Irgendwann entdeckte er, dass dies Zweifeln etwas Philosophisches habe, wenn man es in den Rang einer Marotte erhob und sich nach ihr benannte. Seitdem nennt er sich selbst einen bekennenden Zweifler. Sein Behagen an der Skepsis ist grenzenlos, irgendwann teilt er seine Kunst in Lehrbüchern mit. Bei all dem ist der Zweifelstüchtige nichts weniger als aufdringlich. Er ist also nicht jener unvermeidliche Vortragsgast in der letzten Reihe, der vom Thema nichts versteht, aber von einem anderen umso mehr, wovon jetzt bitte schön, in gebotener Kürze selbstverständlich, einmal das Nötigste zu sagen wäre – der Zweifelstüchtige verachtet alles Spezialistische, er ist und bleibt Philosoph. Nur das Ganze, was immer es sei, zieht er in Betracht, im Übrigen lächelt er still in sich hinein. Sein Zweifel ist kultiviert, hat Methode, lässt nichts aus – „Lächle ich jetzt still in mich hinein?“ –, über derlei Fragen sammelte sich beim Zweifelstüchtigen eine ungewöhnlich hohe Zahl von Gewissheiten. Wenn er spricht, weiß er, wie er tönt, wenn er schreibt, weiß er, wie er wirkt – „etwas verschmitzt doch wohl“ und immer mit einem „fragenden Lächeln“.
Am liebsten wäre der Zweifelstüchtige eine Frau geworden, der man ununterbrochen Komplimente macht, die hätte er dann von morgens bis abends geprüft. Genauer: „strengster Prüfung unterzogen“ beziehungsweise „schonungslos hinterfragt“. In seiner Unschuld ist er übrigens schon vielen Frauen, mit starken Armen und kräftigen Meinungen über ihn, zur Beute geworden und zur Bruchware, auf seine Visitenkarten ließ er drucken: Leon S. Winter.
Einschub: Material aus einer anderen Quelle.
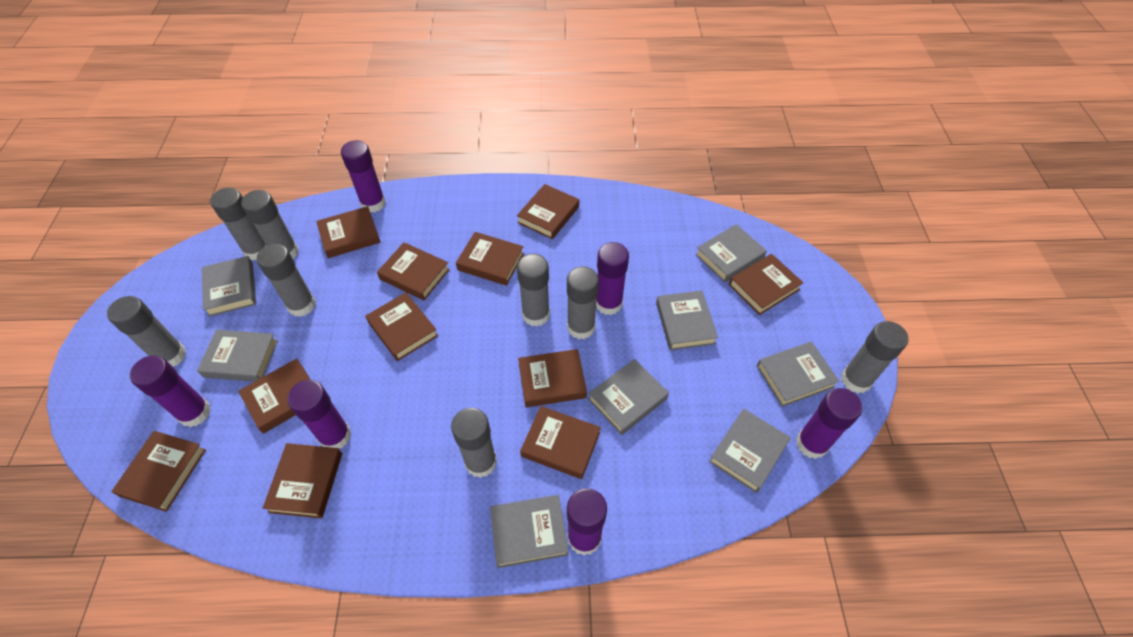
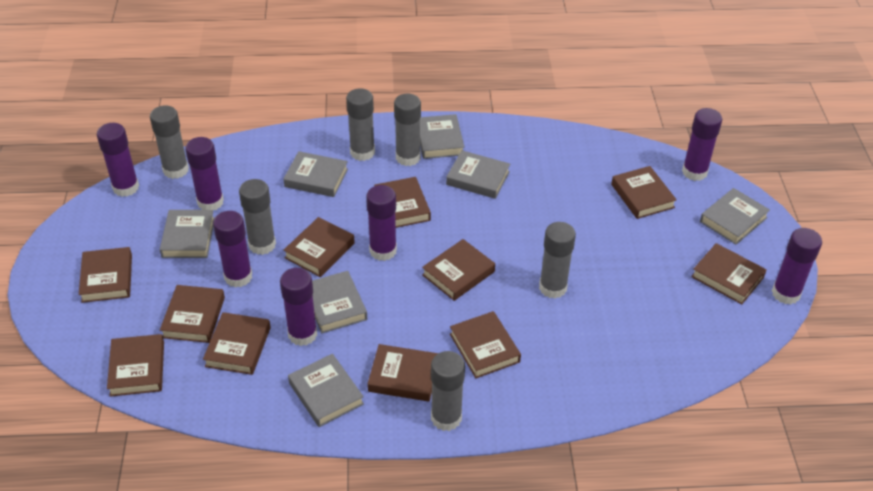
grey book: [197,330,278,382] [202,256,256,317] [490,495,568,568] [588,359,669,435] [656,291,718,350] [695,224,767,282] [709,409,791,493] [757,342,839,407] = 8 -> [160,210,215,258] [283,151,348,197] [288,354,364,427] [312,271,367,333] [420,114,464,159] [446,150,510,199] [700,188,770,245] = 7
grey glue stick: [107,296,186,367] [210,188,266,260] [241,190,299,259] [257,244,316,317] [451,408,497,478] [517,254,550,327] [567,266,599,339] [841,321,908,393] = 8 -> [150,105,189,179] [239,179,276,255] [346,88,375,161] [394,94,421,166] [431,351,465,431] [539,222,576,299] = 6
purple glue stick: [130,356,211,427] [287,380,351,449] [341,140,386,213] [567,488,607,556] [596,242,629,315] [796,388,862,459] = 6 -> [97,123,139,197] [185,137,224,210] [213,211,252,288] [280,268,317,346] [366,185,397,261] [682,108,722,181] [772,228,822,305] = 7

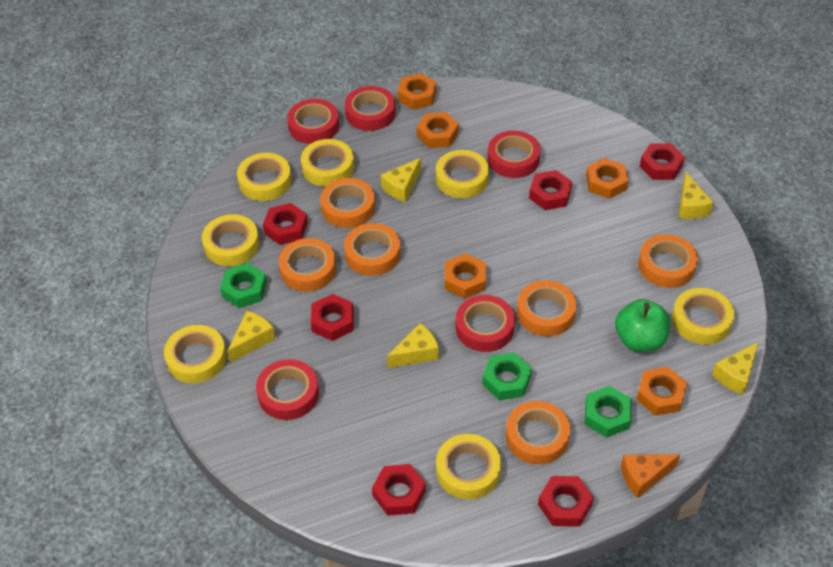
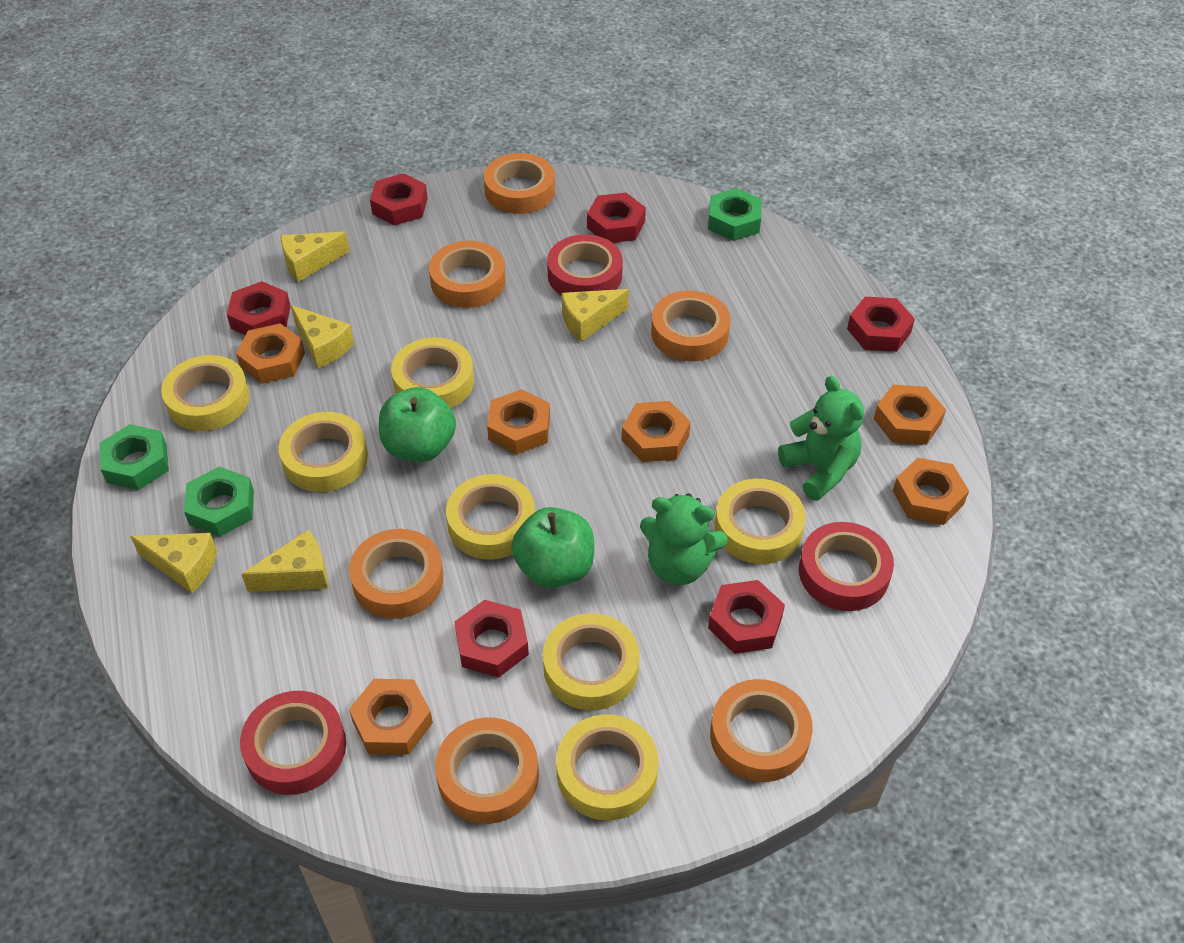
green apple: [615,299,670,352] = 1 -> [379,387,456,462] [511,507,594,588] = 2
green teddy bear: none = 0 -> [640,493,728,585] [778,376,864,501] = 2
orange cheese: [621,454,680,498] = 1 -> none = 0
orange nut: [398,73,436,110] [417,112,459,148] [445,253,486,299] [586,158,628,199] [636,367,687,416] = 5 -> [236,323,305,384] [349,679,433,755] [487,389,550,455] [622,401,691,462] [874,385,946,445] [893,458,969,525] = 6
red tape: [256,359,319,420] [287,99,339,144] [345,86,396,131] [456,295,515,352] [488,131,541,178] = 5 -> [240,691,346,795] [547,234,623,295] [799,522,894,611] = 3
Philosophischer Abbruchunternehmer.
Der Zweifelstüchtige ist von bezwingender, dreifältiger Zutraulichkeit: er glaubt von Wahrheiten umzingelt zu sein, er glaubt, die Wahrheiten lohnten die Mühe der Zersetzung, er glaubt an die Zersetzungskraft seiner täglich frisierten Zweifel. Man kann ihm nichts vormachen, er hat alles durchschaut – umso gründlicher, als er nie an was Lebendigem, was Mächtigem beziehungsweise Gegenmächtigem zweifeln würde, das verbieten ihm Sportsgeist und Handwerksehre.
Am vergangenen Gedanken zweifelt er viel besser, an allem, was abgetan ist – da entfällt die Erregung der Gegenwart, da lässt sich gemütvoll wägen und werten. Als Gymnasiast hat er begonnen mit den Zeitgenossen des Sokrates, „da gab es manches anzumerken“, als Gymnasiallehrer von 30 Jahren ist er bis ins 19. Jahrhundert gedrungen, „hier darf doch wohl kritisch gefragt werden“, und täglich entdeckt er von neuem, was über keinen Zweifel erhaben sein kann (Hegel! Marxismus! Kirchenglaube! Geschichtsphilosophie!); kaum noch zwei Jahrhunderte entfernt vom Zweifelstüchtigen, zittern seine Zeitgenossen 2006.